9.3 Conditions to Obligations of PenWare. The obligations of
PenWare and the PenWare Stockholders to consummate the transactions contemplated
by this Agreement are subject to the satisfaction on or prior to the Closing
Date of the following conditions unless waived by PenWare and the PenWare
Stockholders:
(a) Representations and Warranties. The
representations and warranties of the Company set forth in this Agreement shall
be true and correct in all material respects as of the date of this Agreement
and as if made at and as of the Closing Date, except as otherwise contemplated
by this Agreement, and PenWare shall have received a certificate signed by the
chief executive officer and chief financial officer of the Company to such
effect.
(b) Performance of Obligations of the Company.
The Company shall have performed in all material requests all obligations
required to be performed by it under this Agreement prior to the Closing Date,
and PenWare shall have received a certificate signed by Rich Lull and Bill
Slater to such effect.
<PAGE> 30
(c) SEC Reports. The Company shall have timely
filed all reports that it is required to file prior to the Closing Date under
Section 13(a) or 15(d) of the Securities Exchange Act of 1934.
(d) No Material Adverse Change. Since the date
of the most recent balance sheet included in the Company Financial Statements,
except as expressly contemplated by this Agreement or disclosed in Section 5.7
of this Agreement, there shall have been no changes in the condition (financial
or otherwise), business, prospects, employees, operations, obligations or
liabilities of the Company which, in the aggregate, have had or may be
reasonably expected to have a materially adverse effect on the financial
condition, business or operations of the Company.
(e) Resignations.
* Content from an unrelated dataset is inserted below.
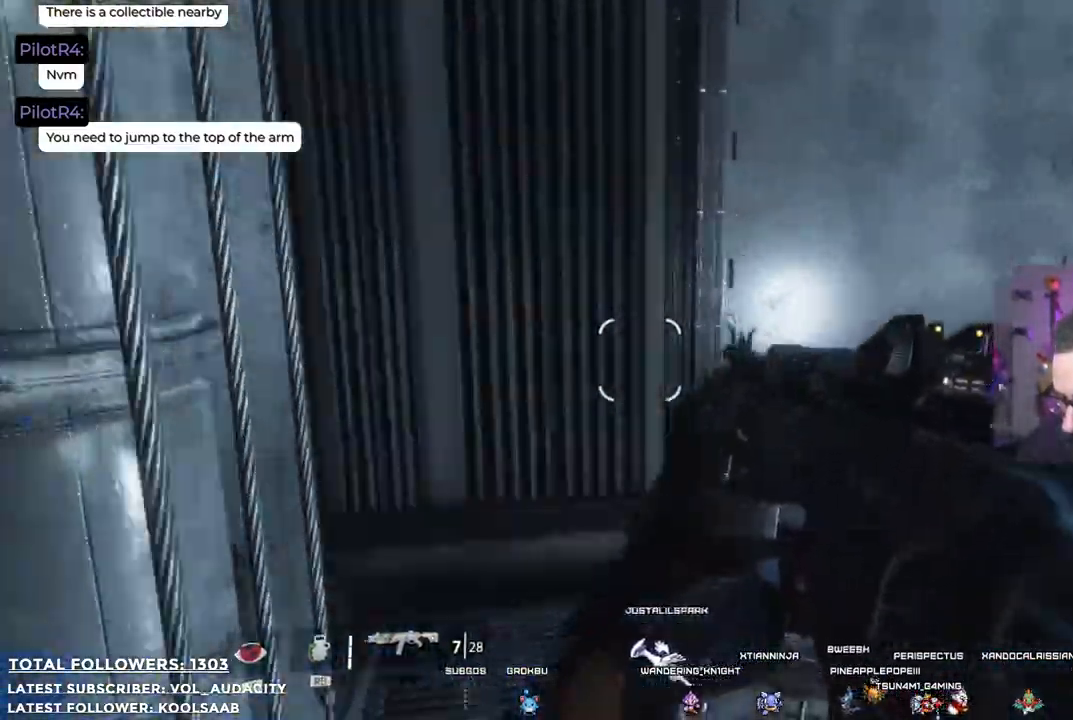
{"buttons": [], "left_stick": "center", "right_stick": "down-right", "events": [[50, "left_stick", "up"], [167, "right_stick", "down-right"], [401, "left_stick", "center"]]}
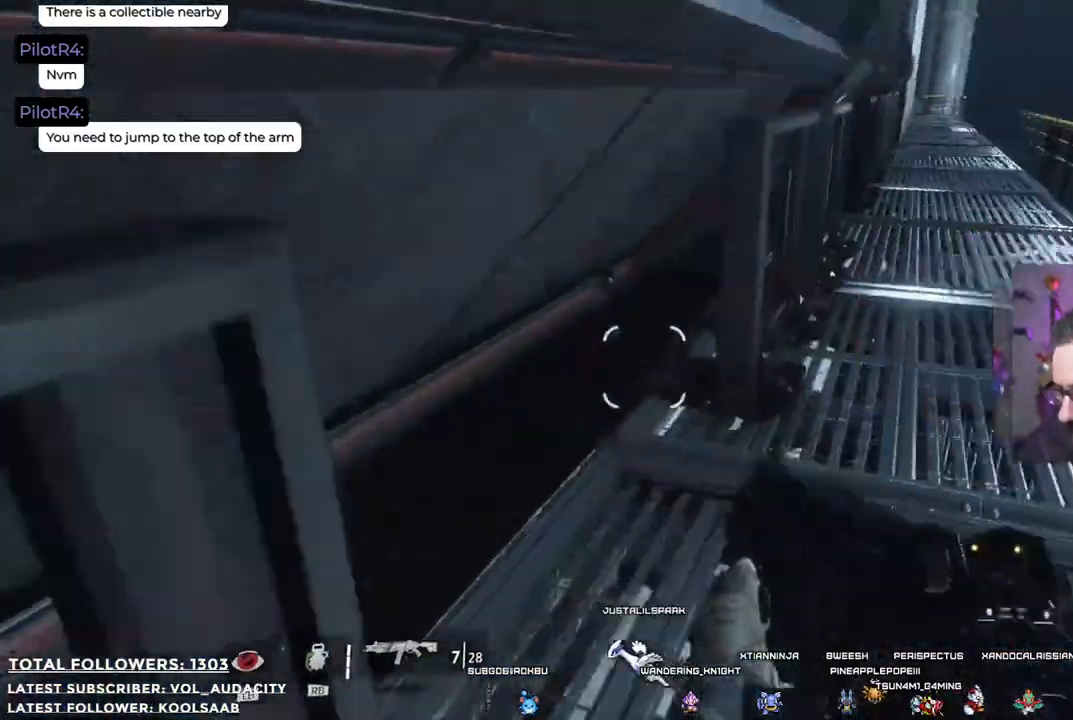
{"buttons": [], "left_stick": "up", "right_stick": "up", "events": [[67, "right_stick", "center"], [100, "left_stick", "up"], [434, "right_stick", "up"]]}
The Company shall have
received and accepted the written resignations of all of the Company's officers
and all of the Company's directors, which resignations shall contain mutual
releases of claims by and among the Company and such officers and directors as
of the Closing Date, and shall have delivered such resignations to PenWare. The
Company shall have no employees.
(f) Election of Directors and Officers. The Board
of Directors of the Company shall have elected the following persons to serve as
directors and officers of the Company effective as of the Closing Date:
Name Title
Aziz A. Valliani President, Chief Executive Officer and Director
David M. Licurse Chief Financial Officer and Treasurer
Arthur F. Schneiderman Secretary
Paul Dali Chairman and Director
Nazim Kareemi Executive Vice President and Director
Llavan Fernando Vice President of Hardware Development
Abbas Rafii Vice President of Software Development
(g) Known Liabilities. The Known Liabilities
shall have been paid or otherwise discharged.
(h) Legal Opinion. PenWare shall have received a
legal opinion substantially in the form of Exhibit D hereto from Horwitz, Cutler
& Beam.
(i) The PenWare Private Placement shall have been
completed.
(j) Additional Closing Documents. PenWare and the
PenWare Stockholders shall have received the documents and instruments referred
to at Section 2.1, and such other documents and instruments as are required to
be delivered pursuant to the provisions of this Agreement or otherwise
reasonably requested by PenWare.
<PAGE> 31
10. SURVIVAL OF REPRESENTATIONS AND WARRANTIES
The respective representations and warranties of
the parties contained herein shall not survive the Closing, provided, however,
that such limitation on the survival of the representations and warranties of
the parties contained herein shall not apply to any fraudulent breach of a
representation or warranty or to any breach or inaccuracy in any representation
or warranty known to such party on or before the date of Closing.
11. OBLIGATIONS OF THE COMPANY AFTER THE CLOSING
11.1 SEC Filing. The Company shall file a Form 8-K which
contains the audited financial statements of PenWare and proforma financial
information required by Form 8-K with the SEC within 75 days after the Closing
Date.
11.2 Change of Name. As promptly as practical after the
Closing, the Company shall change its name to MobiNetix Systems, Inc.; provided
that this obligation shall not force the Company to hold a shareholder meeting
prior to its next annual meeting held in accordance with its by-laws, to obtain
shareholder approval, if required, for such name change.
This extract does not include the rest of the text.